ISLAMABAD: Pakistan’s inflation is expected to remain within the 8-9 percent range during April due to supply constraints caused by the Iran war, the Finance Division said on Thursday, noting that key macroeconomic indicators have remained relatively stable.
Pakistan’s Consumer Price Index (CPI) inflation rose to 7.3 percent year-on-year in March, compared to a 7 percent year-on-year rise in February, data from the statistics bureau showed on Apr. 1.
Fuel prices have risen in many countries since February, particularly in Pakistan, amplifying cost pressures across the economy. The spike comes amid escalating tensions involving Iran, the US and Israel, which have disrupted global energy markets and pushed crude oil prices above $100 per barrel.

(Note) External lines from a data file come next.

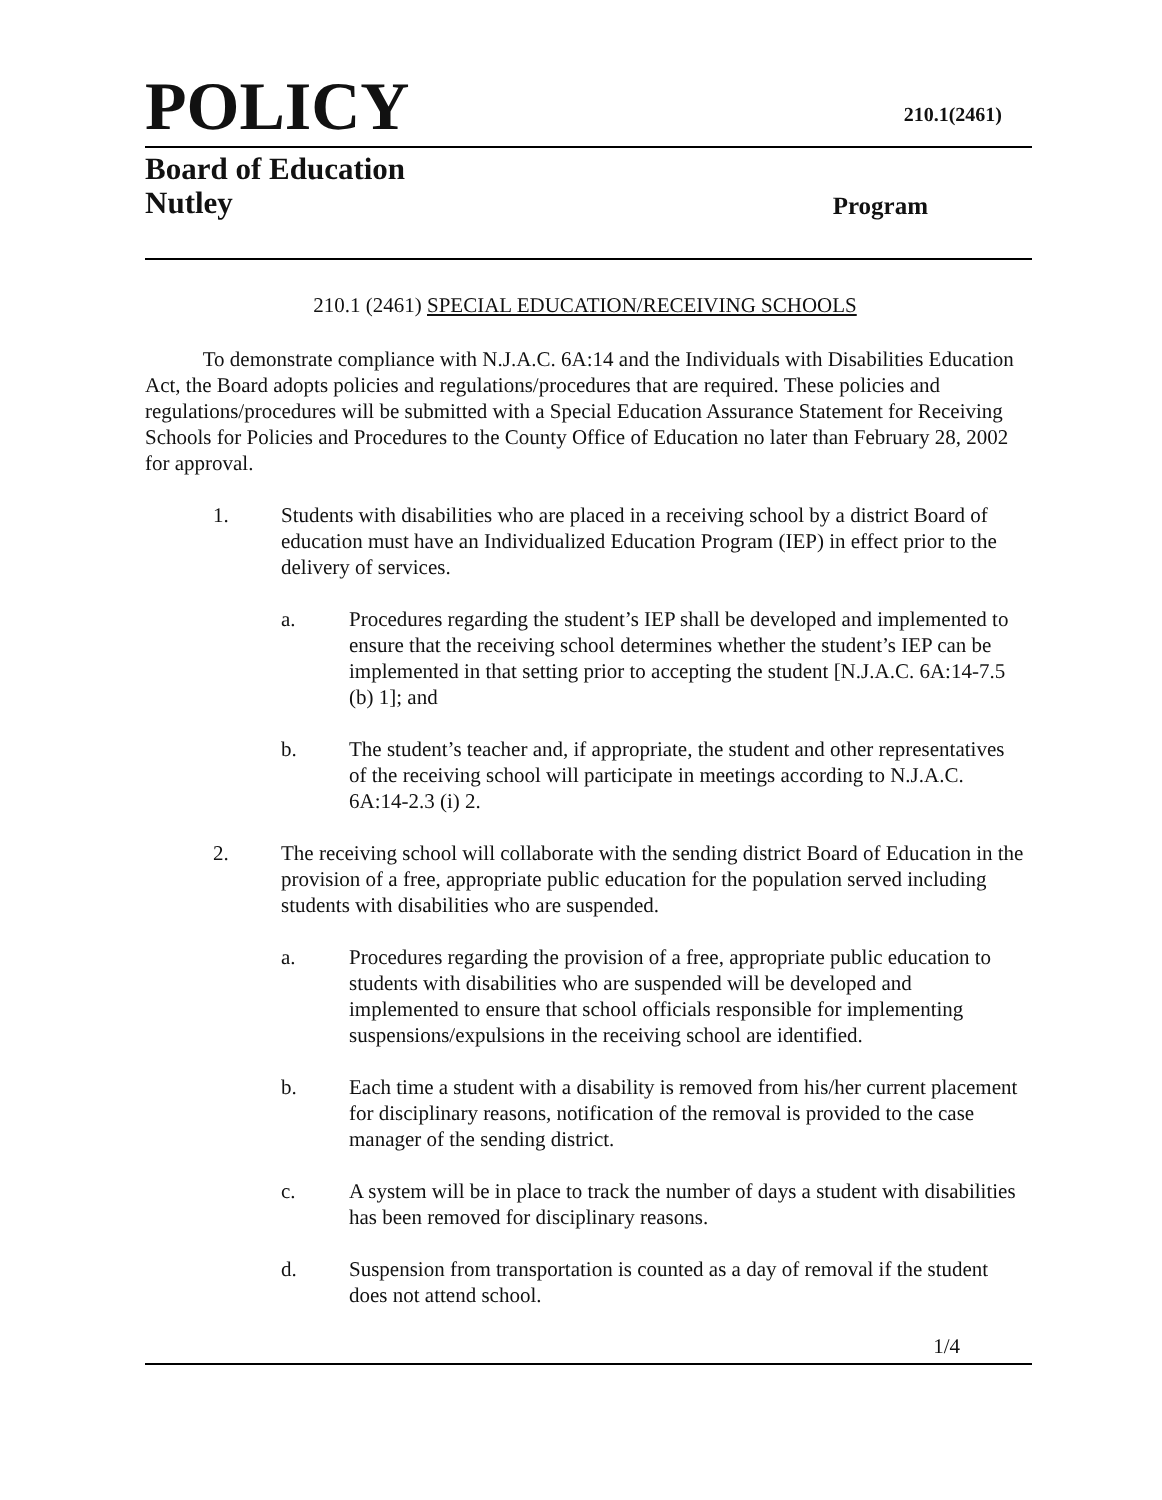POLICY
210.1(2461)
Board of Education
Nutley
Program
210.1 (2461) SPECIAL EDUCATION/RECEIVING SCHOOLS
To demonstrate compliance with N.J.A.C. 6A:14 and the Individuals with Disabilities Education Act, the Board adopts policies and regulations/procedures that are required. These policies and regulations/procedures will be submitted with a Special Education Assurance Statement for Receiving Schools for Policies and Procedures to the County Office of Education no later than February 28, 2002 for approval.
1. Students with disabilities who are placed in a receiving school by a district Board of education must have an Individualized Education Program (IEP) in effect prior to the delivery of services.
a. Procedures regarding the student’s IEP shall be developed and implemented to ensure that the receiving school determines whether the student’s IEP can be implemented in that setting prior to accepting the student [N.J.A.C. 6A:14-7.5 (b) 1]; and
b. The student’s teacher and, if appropriate, the student and other representatives of the receiving school will participate in meetings according to N.J.A.C. 6A:14-2.3 (i) 2.
2. The receiving school will collaborate with the sending district Board of Education in the provision of a free, appropriate public education for the population served including students with disabilities who are suspended.
a. Procedures regarding the provision of a free, appropriate public education to students with disabilities who are suspended will be developed and implemented to ensure that school officials responsible for implementing suspensions/expulsions in the receiving school are identified.
b. Each time a student with a disability is removed from his/her current placement for disciplinary reasons, notification of the removal is provided to the case manager of the sending district.
c. A system will be in place to track the number of days a student with disabilities has been removed for disciplinary reasons.
d. Suspension from transportation is counted as a day of removal if the student does not attend school.
1/4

“Amid ongoing supply chain constraints, inflation is anticipated to remain within the range of 8.0-9.0 percent for April 2026,” the Finance Division said in its monthly economic outlook report.
The report said that despite the Iran conflict posing new risks and heightened uncertainty, Pakistan’s economy appears “relatively better positioned” than it was during previous episodes of external stress.
It noted that the manufacturing sector continued to grow during the month while the external sector also witnessed three consecutive monthly current account surpluses, which were driven by strong remittances and rising IT exports.
The report said Pakistan’s timely payment of $1.4 billion Eurobonds, a successful staff-level agreement with the International Monetary Fund and Fitch agency’s B- rating for Pakistan further reinforced the country’s external credibility.